DATA PROVIDED START

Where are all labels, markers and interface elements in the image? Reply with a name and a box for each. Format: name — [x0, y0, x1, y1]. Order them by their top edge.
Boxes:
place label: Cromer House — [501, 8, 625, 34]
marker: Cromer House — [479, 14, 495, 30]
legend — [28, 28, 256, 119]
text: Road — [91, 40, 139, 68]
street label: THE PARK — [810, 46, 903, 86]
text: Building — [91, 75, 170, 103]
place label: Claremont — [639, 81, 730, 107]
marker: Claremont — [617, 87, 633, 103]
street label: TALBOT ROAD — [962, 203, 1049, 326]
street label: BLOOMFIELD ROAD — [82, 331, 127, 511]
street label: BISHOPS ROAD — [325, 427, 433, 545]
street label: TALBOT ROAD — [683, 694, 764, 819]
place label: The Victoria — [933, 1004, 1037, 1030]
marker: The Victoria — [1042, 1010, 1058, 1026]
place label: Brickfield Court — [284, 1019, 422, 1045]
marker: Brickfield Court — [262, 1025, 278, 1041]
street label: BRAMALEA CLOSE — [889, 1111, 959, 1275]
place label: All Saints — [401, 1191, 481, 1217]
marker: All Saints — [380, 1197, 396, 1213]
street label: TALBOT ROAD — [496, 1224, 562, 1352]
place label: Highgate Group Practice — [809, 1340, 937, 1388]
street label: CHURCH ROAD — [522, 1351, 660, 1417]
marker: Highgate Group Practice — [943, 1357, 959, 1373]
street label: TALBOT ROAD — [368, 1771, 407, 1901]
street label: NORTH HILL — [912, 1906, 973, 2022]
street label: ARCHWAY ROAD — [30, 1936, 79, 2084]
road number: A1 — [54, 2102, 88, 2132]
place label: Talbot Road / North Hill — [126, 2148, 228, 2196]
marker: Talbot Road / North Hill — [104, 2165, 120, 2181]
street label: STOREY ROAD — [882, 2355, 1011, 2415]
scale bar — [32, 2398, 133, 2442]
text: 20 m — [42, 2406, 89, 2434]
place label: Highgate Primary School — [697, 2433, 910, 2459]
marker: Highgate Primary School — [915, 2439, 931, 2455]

DATA PROVIDED END

**EXERCISE PROMPT:** Repeat the entries exactly, leaving nothing out.

**WORKED SOLUTION:**
Where are all labels, markers and interface elements in the image? Reply with a name and a box for each. Format: name — [x0, y0, x1, y1]. Order them by their top edge.
Boxes:
place label: Cromer House — [501, 8, 625, 34]
marker: Cromer House — [479, 14, 495, 30]
legend — [28, 28, 256, 119]
text: Road — [91, 40, 139, 68]
street label: THE PARK — [810, 46, 903, 86]
text: Building — [91, 75, 170, 103]
place label: Claremont — [639, 81, 730, 107]
marker: Claremont — [617, 87, 633, 103]
street label: TALBOT ROAD — [962, 203, 1049, 326]
street label: BLOOMFIELD ROAD — [82, 331, 127, 511]
street label: BISHOPS ROAD — [325, 427, 433, 545]
street label: TALBOT ROAD — [683, 694, 764, 819]
place label: The Victoria — [933, 1004, 1037, 1030]
marker: The Victoria — [1042, 1010, 1058, 1026]
place label: Brickfield Court — [284, 1019, 422, 1045]
marker: Brickfield Court — [262, 1025, 278, 1041]
street label: BRAMALEA CLOSE — [889, 1111, 959, 1275]
place label: All Saints — [401, 1191, 481, 1217]
marker: All Saints — [380, 1197, 396, 1213]
street label: TALBOT ROAD — [496, 1224, 562, 1352]
place label: Highgate Group Practice — [809, 1340, 937, 1388]
street label: CHURCH ROAD — [522, 1351, 660, 1417]
marker: Highgate Group Practice — [943, 1357, 959, 1373]
street label: TALBOT ROAD — [368, 1771, 407, 1901]
street label: NORTH HILL — [912, 1906, 973, 2022]
street label: ARCHWAY ROAD — [30, 1936, 79, 2084]
road number: A1 — [54, 2102, 88, 2132]
place label: Talbot Road / North Hill — [126, 2148, 228, 2196]
marker: Talbot Road / North Hill — [104, 2165, 120, 2181]
street label: STOREY ROAD — [882, 2355, 1011, 2415]
scale bar — [32, 2398, 133, 2442]
text: 20 m — [42, 2406, 89, 2434]
place label: Highgate Primary School — [697, 2433, 910, 2459]
marker: Highgate Primary School — [915, 2439, 931, 2455]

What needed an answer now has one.